*Excerpted data:*

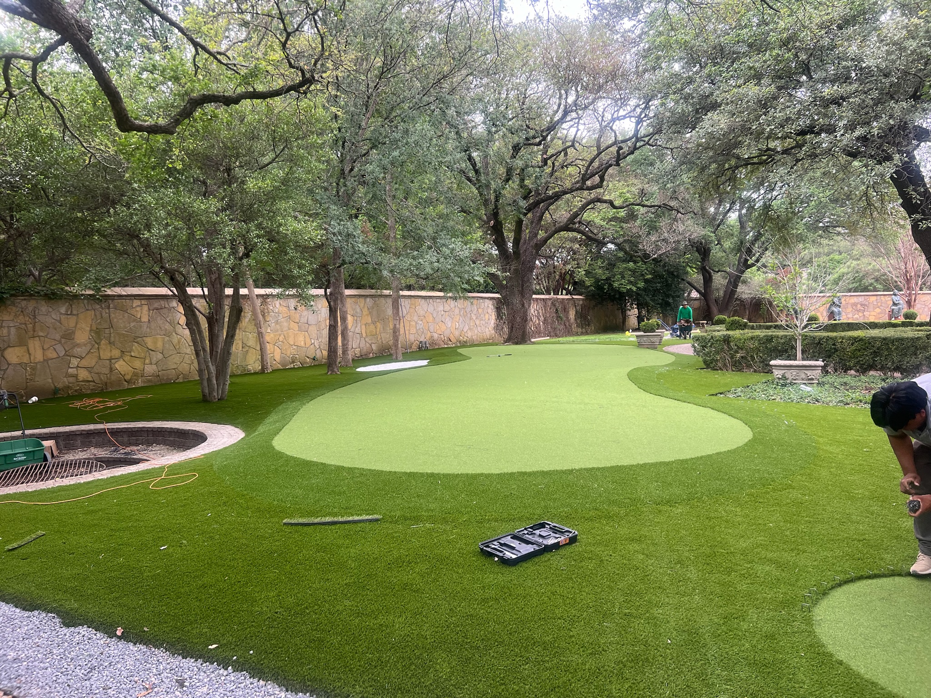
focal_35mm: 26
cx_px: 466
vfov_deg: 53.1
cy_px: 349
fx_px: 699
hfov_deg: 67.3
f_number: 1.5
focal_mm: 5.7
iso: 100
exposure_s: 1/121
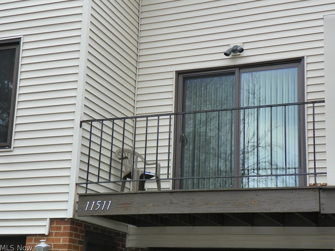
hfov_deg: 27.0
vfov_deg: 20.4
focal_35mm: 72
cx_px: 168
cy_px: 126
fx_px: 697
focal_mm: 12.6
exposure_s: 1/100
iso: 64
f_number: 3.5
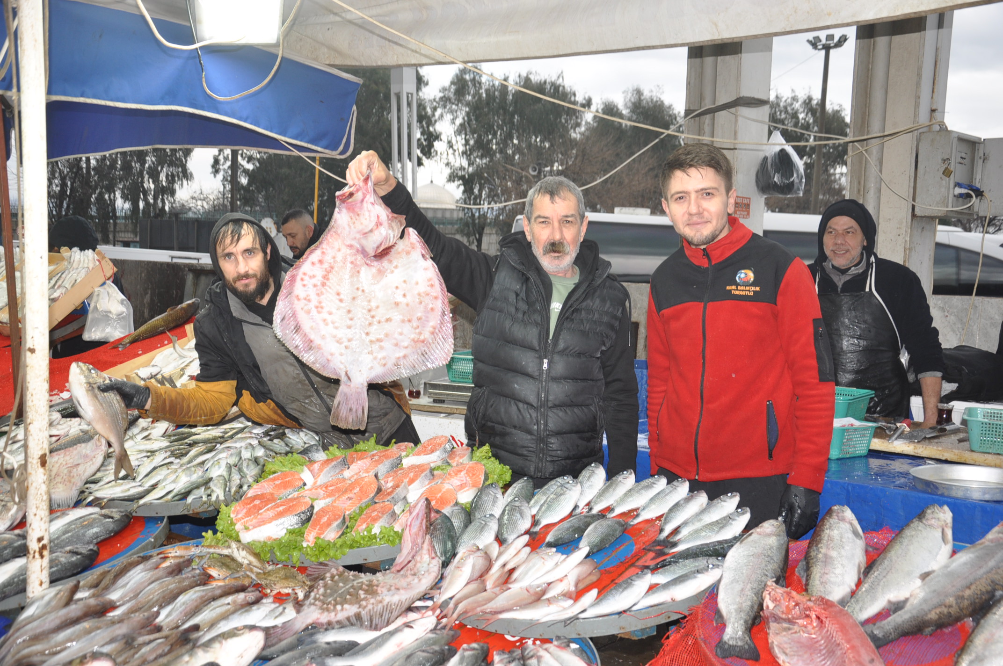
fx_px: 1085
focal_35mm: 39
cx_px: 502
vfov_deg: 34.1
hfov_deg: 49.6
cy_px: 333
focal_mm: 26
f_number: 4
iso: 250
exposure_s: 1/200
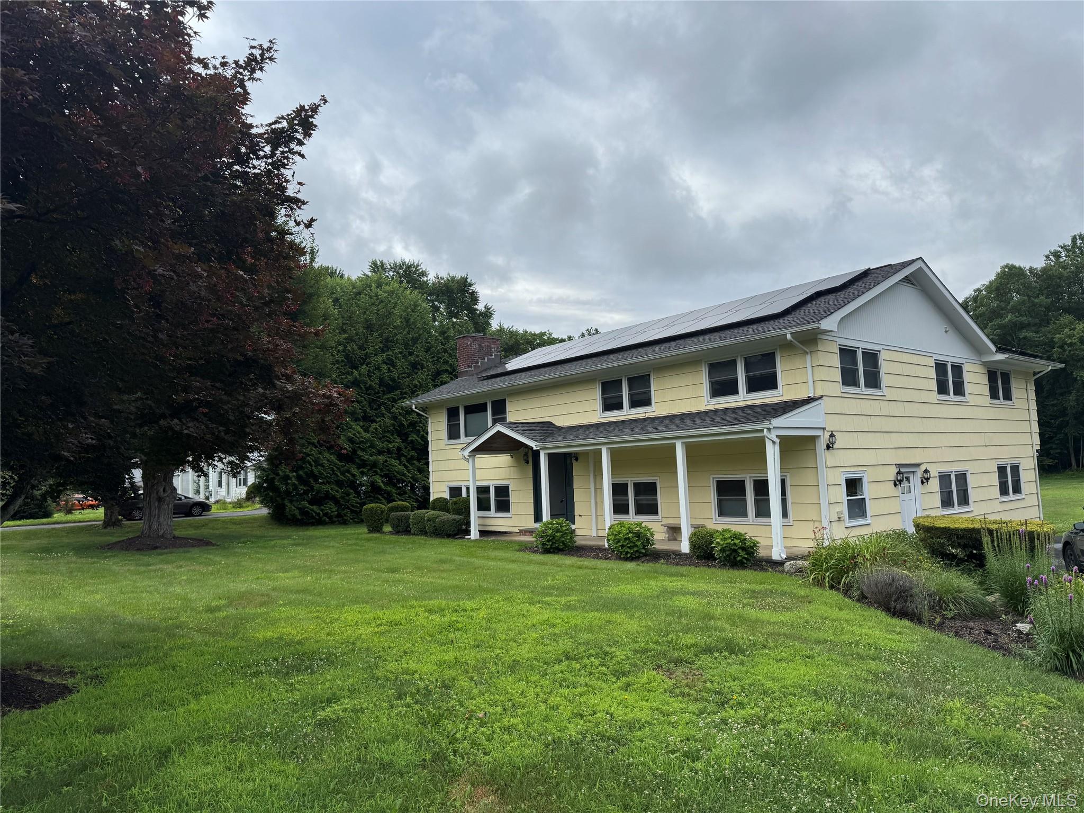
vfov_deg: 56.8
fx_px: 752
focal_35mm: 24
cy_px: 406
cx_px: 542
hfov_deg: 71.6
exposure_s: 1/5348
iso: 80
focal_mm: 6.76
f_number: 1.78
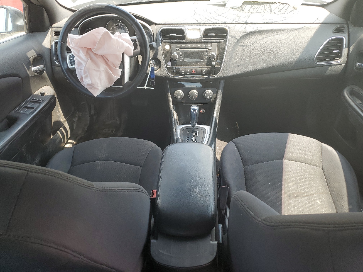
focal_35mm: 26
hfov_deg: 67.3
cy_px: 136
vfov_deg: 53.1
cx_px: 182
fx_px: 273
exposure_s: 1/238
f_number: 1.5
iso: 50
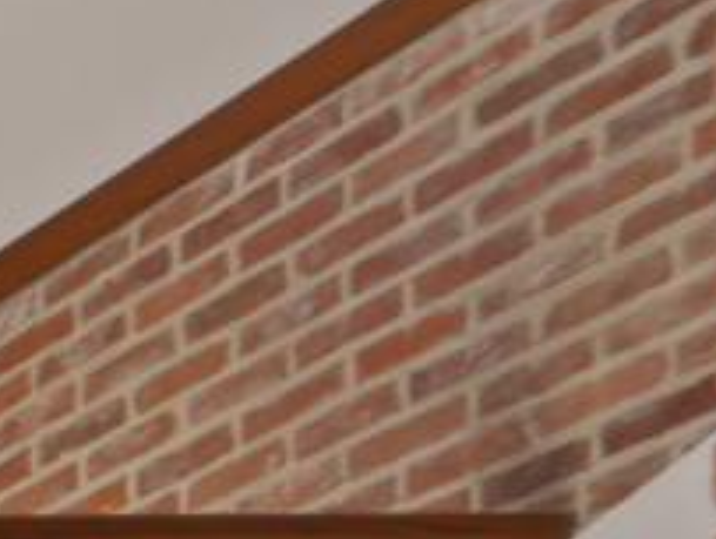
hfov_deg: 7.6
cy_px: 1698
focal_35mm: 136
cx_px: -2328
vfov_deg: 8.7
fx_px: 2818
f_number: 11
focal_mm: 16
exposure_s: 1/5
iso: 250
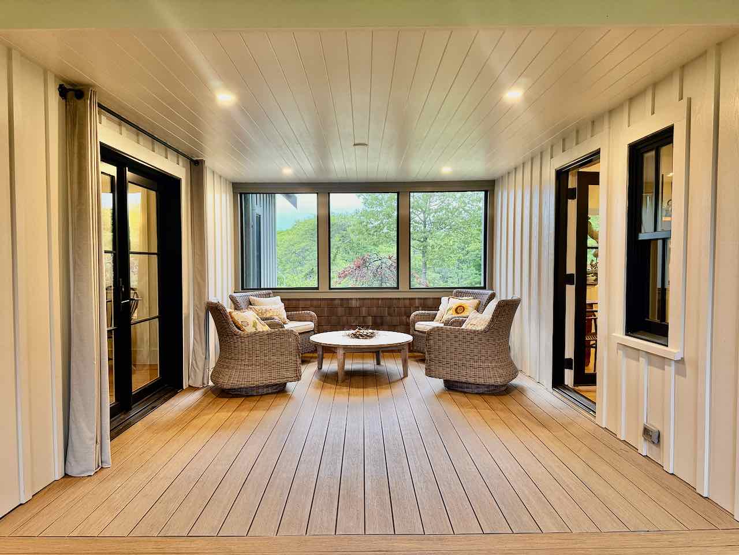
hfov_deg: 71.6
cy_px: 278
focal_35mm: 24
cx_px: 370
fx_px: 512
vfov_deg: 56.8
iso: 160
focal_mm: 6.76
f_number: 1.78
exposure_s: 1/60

*The task:* The answer should consist only of the lines above from the one with "focal_mm: 26" through the one with "exposure_s: 1/238", repeated exactly, with no pictures among them.

*Answer box:*
focal_mm: 26
f_number: 4
iso: 250
exposure_s: 1/200
vfov_deg: 56.8
fx_px: 752
focal_35mm: 24
cy_px: 406
cx_px: 542
hfov_deg: 71.6
exposure_s: 1/5348
iso: 80
focal_mm: 6.76
f_number: 1.78
focal_35mm: 26
hfov_deg: 67.3
cy_px: 136
vfov_deg: 53.1
cx_px: 182
fx_px: 273
exposure_s: 1/238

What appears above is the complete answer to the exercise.